▸ **JOB**
With pictures excluded, copy word for word the lines in the data below from the line containing "border-bottom: 7px solid" through the line containing "padding: 0 23px".

START EXTRACTED INFORMATION

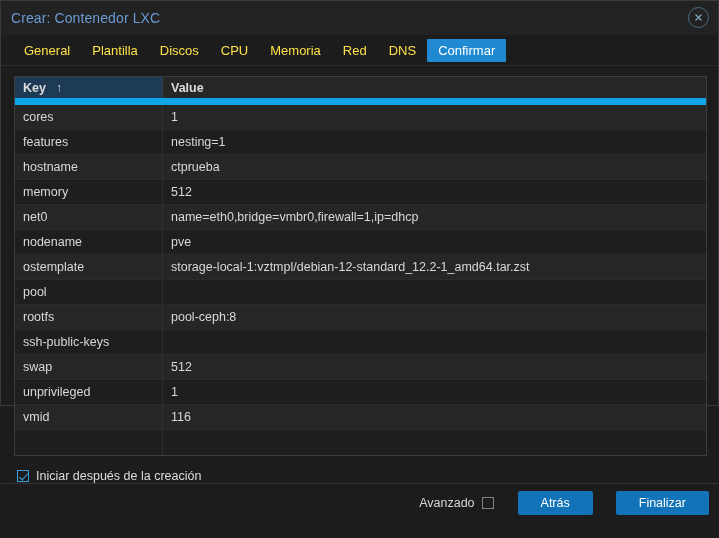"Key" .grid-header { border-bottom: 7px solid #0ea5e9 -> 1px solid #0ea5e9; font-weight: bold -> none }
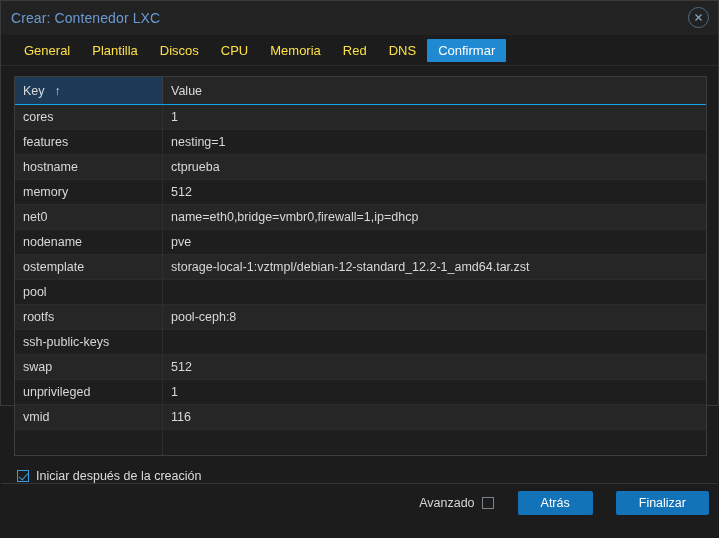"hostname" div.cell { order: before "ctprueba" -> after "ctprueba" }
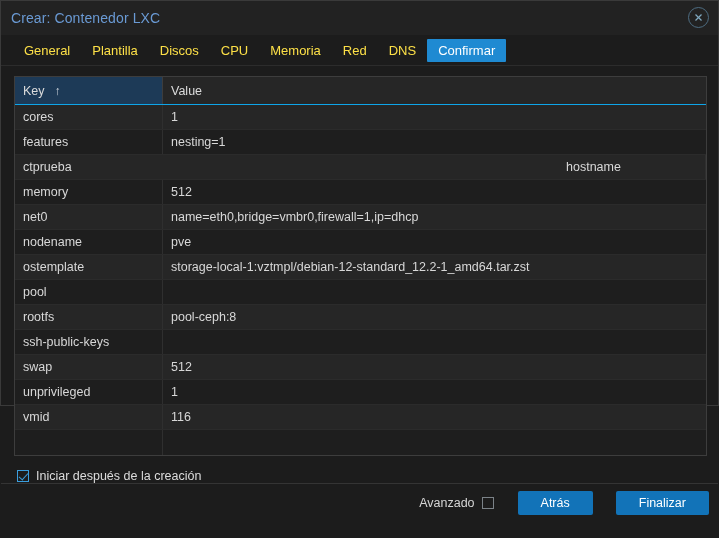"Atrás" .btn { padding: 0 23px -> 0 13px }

END EXTRACTED INFORMATION
START EXTRACTED INFORMATION

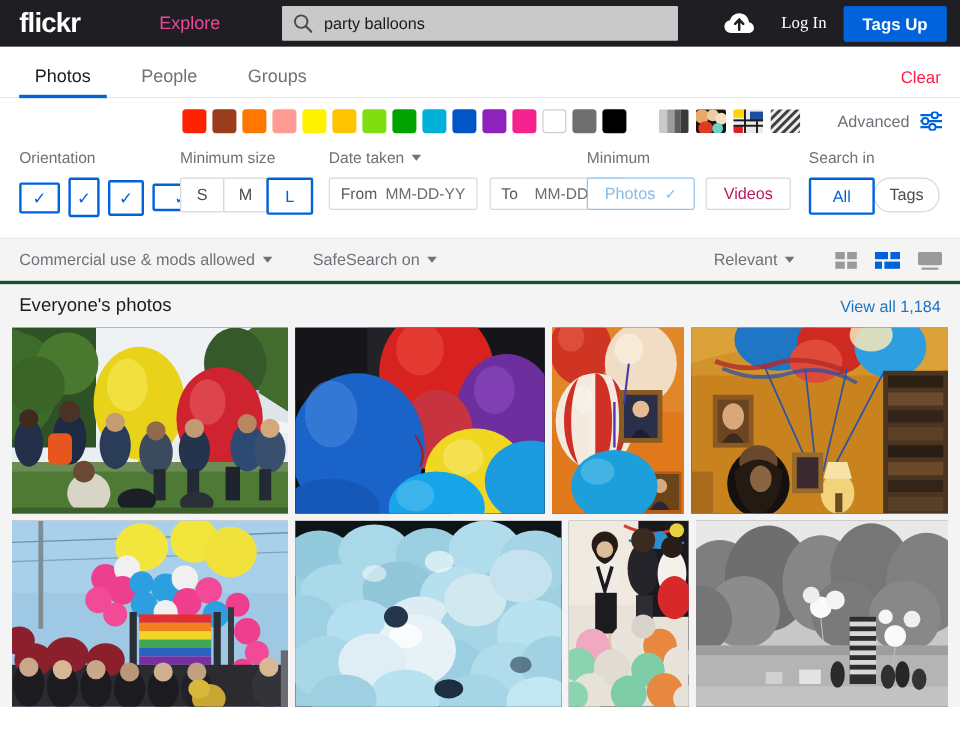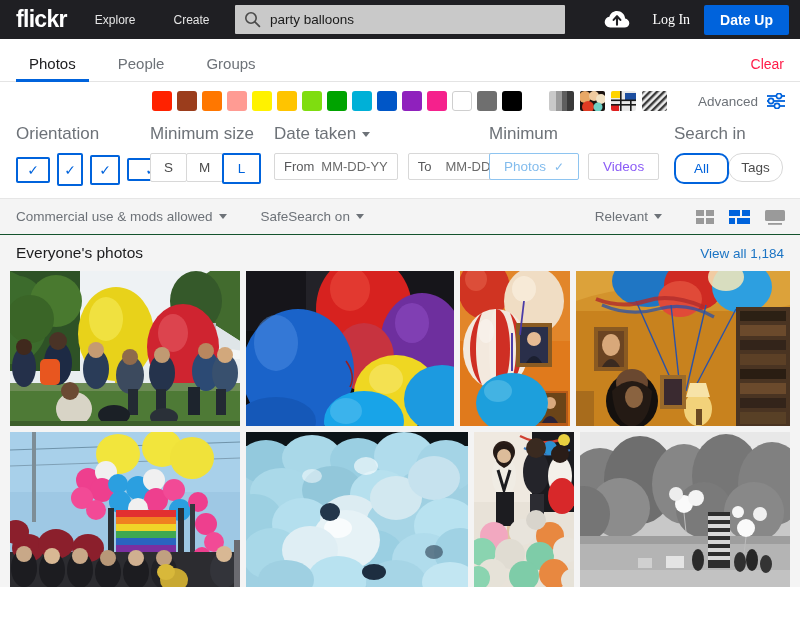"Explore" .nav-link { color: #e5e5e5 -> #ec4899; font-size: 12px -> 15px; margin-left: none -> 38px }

END EXTRACTED INFORMATION
START EXTRACTED INFORMATION

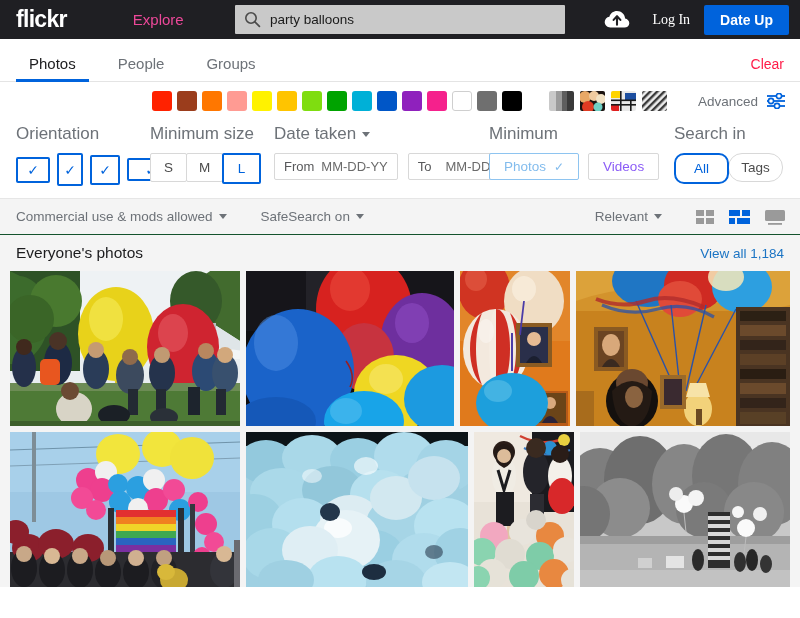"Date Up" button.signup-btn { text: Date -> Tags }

END EXTRACTED INFORMATION

▸ **RESULT OF THE TASK**
"Key" .grid-header { border-bottom: 7px solid #0ea5e9 -> 1px solid #0ea5e9; font-weight: bold -> none }
"hostname" div.cell { order: before "ctprueba" -> after "ctprueba" }
"Atrás" .btn { padding: 0 23px -> 0 13px }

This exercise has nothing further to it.